--- Start of Selected excerpt ---

Tom Jorden: Well, Culberson County is unique to Delaware Basin. When you get up into New Mexico, it’s pretty crowded. But Culberson County is a huge contiguous block of acreage that we operate, and so it really provides amazing operational flexibility, not only for configuring drilling projects such as the Windham Row, but controlling our own infrastructure, and that would include saltwater disposal, gas gathering and compression, and our electrical grid has had benefits that quite frankly, we didn’t fully anticipate when we made those decisions to control our own destiny there.

Michael Scialla : I appreciate that. I know you mentioned last quarter, looking at Windham Row, that you felt like it was better to co-develop the Harkey on, I believe, the western portion of that acreage. I think, Tom, you mentioned lower pressures in that area were part of that. I just wonder if that is, and I understand you haven’t completed any of these wells yet, but just want to see if there’s any better understanding of the key there to where you co-develop and where it’s better to independently develop the Harkey and the Upper Wolfcamp.

Tom Jorden : Yeah, we don’t have rock-solid conclusions, but some of the science experiments that we ran were actually on the eastern side of the row, and we did see a little bit of interference between the Harkey and Wolfcamp. Now, I said on our last call that even if we ignored this, these Harkey wells still are very, very attractive opportunities. But we believe that we may have a little better recovery if we co-develop. Now, we had quite a debate, because we don’t think we have rock-solid conclusions there, but we said, look, while we’re still collecting data, let’s change our default option to be co-developing, because we certainly don’t think that does any harm. So therein lies our approach. Until we see otherwise, our default option is going to be co-develop where we can. So we don’t expect to see any significant degradation because of the timing of when we’re coming back there, and we’ll continue to update you as we gather more data and make our conclusions.

--- End of Selected excerpt ---
--- Start of Supplied material ---

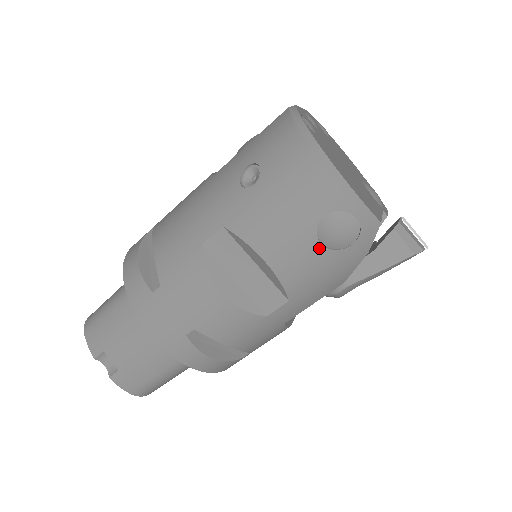
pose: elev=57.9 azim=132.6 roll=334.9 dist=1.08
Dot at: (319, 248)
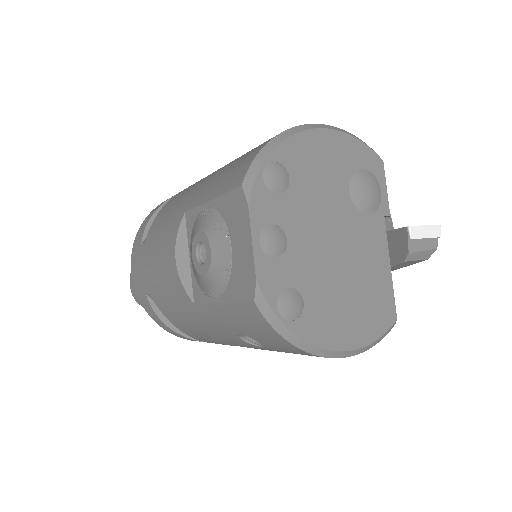
Dot at: occluded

--- End of Supplied material ---

*Things to do*
- a) Reproduce the Windham Row call transcript verbatim from "Tom Jorden: Well, Culberson" to "own destiny there.".
- b) Carry the Windham Row call transcript forward from its final sentence.
The lines are separate material and are unrelated to the Windham Row call transcript.

*Answers to the exercises*
- a)
Tom Jorden: Well, Culberson County is unique to Delaware Basin. When you get up into New Mexico, it’s pretty crowded. But Culberson County is a huge contiguous block of acreage that we operate, and so it really provides amazing operational flexibility, not only for configuring drilling projects such as the Windham Row, but controlling our own infrastructure, and that would include saltwater disposal, gas gathering and compression, and our electrical grid has had benefits that quite frankly, we didn’t fully anticipate when we made those decisions to control our own destiny there.

- b)
Michael Scialla : Understood. Thank you.

Operator: Our next question comes from Matt Portillo from TPH. Please go ahead.

Matt Portillo : Good morning, all.

Tom Jorden: Morning. Morning.

Matt Portillo : Tom, I know it’s probably a little bit too early to specifically talk about 2025, but you gave some great color on Marcellus drilling economics with the lower being in the money at strip and the upper probably needing a little bit higher prices to justify the drill bit for next year. Just looking at the Anadarko program, it looks like you guys have had some great well results and strong returns. Just curious, is there potentially a scenario here where returns would justify dropping the remaining rig in the northeast, heading into 2025 and picking up a rig or two in the Anadarko to target that liquid rich development program that’s driving strong returns for you all?

Tom Jorden : Well, Matt, we’re not prepared to talk about ‘25 because we haven’t – we just haven’t crystallized those plans yet. But I hope I was clear from my opening remarks that my answer is hypothetically, yes. To the extent that we don’t have lease commitments, to the extent we don’t have vendor commitments or marketing commitments, we would be prepared to pivot capital anywhere to the highest productive use. So yeah, the scenario you laid out would be a possibility amongst many others.

Matt Portillo : Perfect. And then just as a follow-up question, as you mentioned, you have some summer contracts rolling off into the shoulder season. Is there any incremental color you might be able to provide in terms of how much you could potentially curtail? I know it’s going to be price dependent and kind of market dependent, but just trying to get a sense of how much that magnitude might be able to increase in October and beyond if you guys so decide it.

Blake Sirgo: Yeah, this is Blake. I can’t give you exact volumes that we could increase. Obviously we have a layered portfolio. We haven’t been putting in a lot of long term deals lately, just because of where the markets have been. But all that is considered every time we have anything coming up for expiration. But it’ll be more volume. We’re not ready to say how much.

Matt Portillo : Thank you.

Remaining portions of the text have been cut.